## Task inputs
--------------------------------

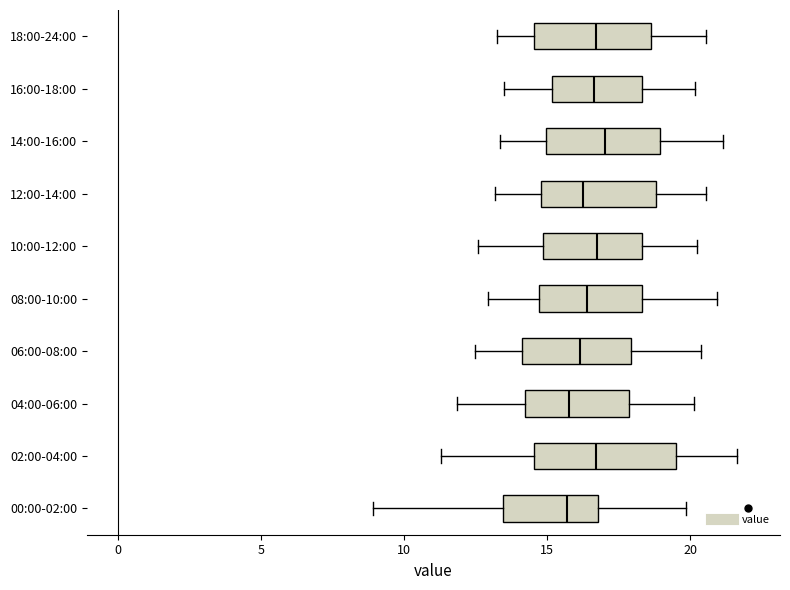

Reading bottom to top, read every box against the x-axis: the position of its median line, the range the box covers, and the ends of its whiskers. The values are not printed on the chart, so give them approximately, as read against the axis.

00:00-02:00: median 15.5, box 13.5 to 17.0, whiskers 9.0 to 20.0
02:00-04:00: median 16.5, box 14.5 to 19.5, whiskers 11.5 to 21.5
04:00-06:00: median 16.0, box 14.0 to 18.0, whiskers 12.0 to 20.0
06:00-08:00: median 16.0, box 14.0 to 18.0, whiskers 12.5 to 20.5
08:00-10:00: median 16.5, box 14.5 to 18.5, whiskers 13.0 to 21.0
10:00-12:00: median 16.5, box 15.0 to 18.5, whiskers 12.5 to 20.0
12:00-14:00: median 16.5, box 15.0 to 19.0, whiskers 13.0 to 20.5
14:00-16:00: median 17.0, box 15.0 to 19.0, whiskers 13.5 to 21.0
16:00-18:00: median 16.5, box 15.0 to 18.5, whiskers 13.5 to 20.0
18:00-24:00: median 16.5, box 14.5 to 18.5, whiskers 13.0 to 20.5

--------------------------------

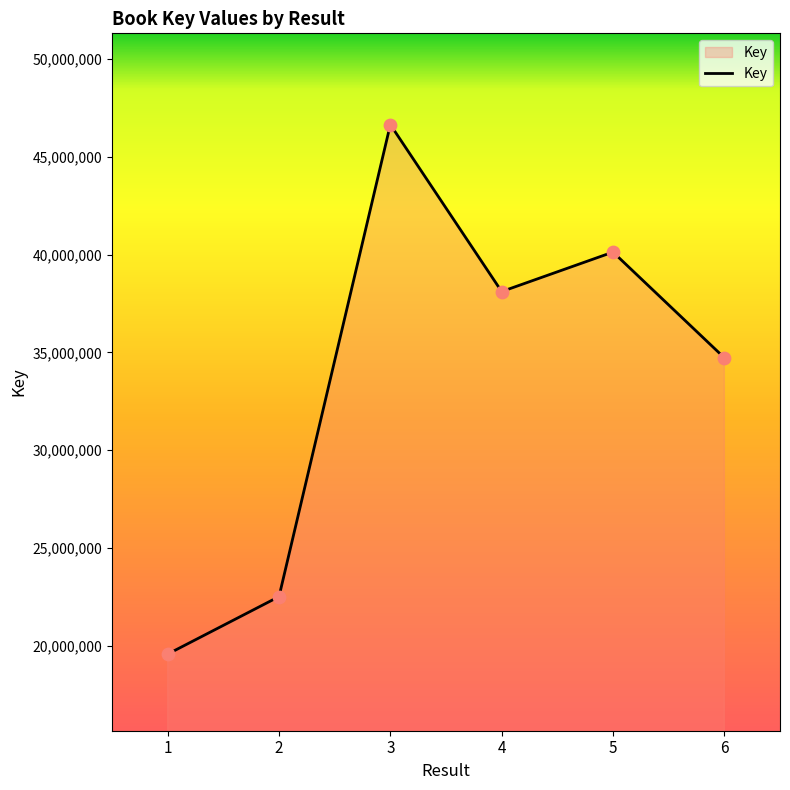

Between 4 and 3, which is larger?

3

--------------------------------

Turn the lines between the one containing "00:00-02:00: median 15.5, box" and the one containing "18:00-24:00: median 16.5, box", inclusive, into a JSON list of strings with one string per line, leaving out blank lines.

[
  "00:00-02:00: median 15.5, box 13.5 to 17.0, whiskers 9.0 to 20.0",
  "02:00-04:00: median 16.5, box 14.5 to 19.5, whiskers 11.5 to 21.5",
  "04:00-06:00: median 16.0, box 14.0 to 18.0, whiskers 12.0 to 20.0",
  "06:00-08:00: median 16.0, box 14.0 to 18.0, whiskers 12.5 to 20.5",
  "08:00-10:00: median 16.5, box 14.5 to 18.5, whiskers 13.0 to 21.0",
  "10:00-12:00: median 16.5, box 15.0 to 18.5, whiskers 12.5 to 20.0",
  "12:00-14:00: median 16.5, box 15.0 to 19.0, whiskers 13.0 to 20.5",
  "14:00-16:00: median 17.0, box 15.0 to 19.0, whiskers 13.5 to 21.0",
  "16:00-18:00: median 16.5, box 15.0 to 18.5, whiskers 13.5 to 20.0",
  "18:00-24:00: median 16.5, box 14.5 to 18.5, whiskers 13.0 to 20.5"
]